I have wondered this for a while. It also raises other questions as I was looking into building some other higher gain pedals. Is there a particular reason that pedals like the BE-OD and Revv G2/3/4 don't use transistors to replicate their amps preamp? Is it more about the voicing and using standard clipping options that have been used is other pedals?

I hope what I am asking makes sense


----------



## Big Monk (Jul 7, 2021)

You want to check out Runoffgroove.com


----------



## Tha’ToneSeaQr (Jul 7, 2021)

Big Monk said:


> You want to check out Runoffgroove.com


^^^This!!!


----------



## temol (Jul 8, 2021)

megatrav said:


> . Is there a particular reason that pedals like the BE-OD and Revv G2/3/4 don't use transistors to replicate their amps preamp?
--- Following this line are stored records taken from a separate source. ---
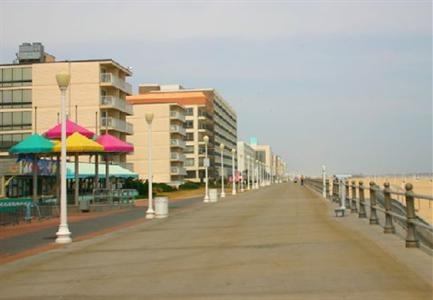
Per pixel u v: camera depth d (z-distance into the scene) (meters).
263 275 10.77
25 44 83.88
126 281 10.68
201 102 136.50
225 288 9.66
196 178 131.50
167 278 10.84
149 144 29.88
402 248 13.67
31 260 14.23
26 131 78.88
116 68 81.69
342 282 9.82
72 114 77.31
You get repeatable results with every pedal when using ICs. It's like plug and play. With JFET transistors (like J201, 2N5457, etc.) you have to bias each stage. Also you should take into account spread of the JFET parameters.

Taking schematic of a tube amp and replacing tubes with transistors while leaving rest of the circuit as is - it works (usually) but it's not a best way to get a good emulation of the original sound.


----------



## Feral Feline (Jul 8, 2021)

I've got the Lemon Rockverb as well, waiting its turn in the queue. I had it about a year before the build doc, so I got impatient and wound up tracing it and making my own schematic — literally a couple days later the build doc was released. 😸

Here's the links for the ROG:


			Fetzer Valve
		



			A closer look at the Fetzer Valve
		


From what I understand, sometimes some things need to be scaled down accordingly, too. 
A transistor doesn't have the same requirements as a tube, so a direct swap of JFET for tube in a schematic isn't always feasible nor desirable. What components and values need changing? I don't know, it's been a while since I read up on it and even when I did I only had a vague understanding.

Also take a look at Bajaman's circuits. He does a lot of amp emulation but does it mostly with ICs. 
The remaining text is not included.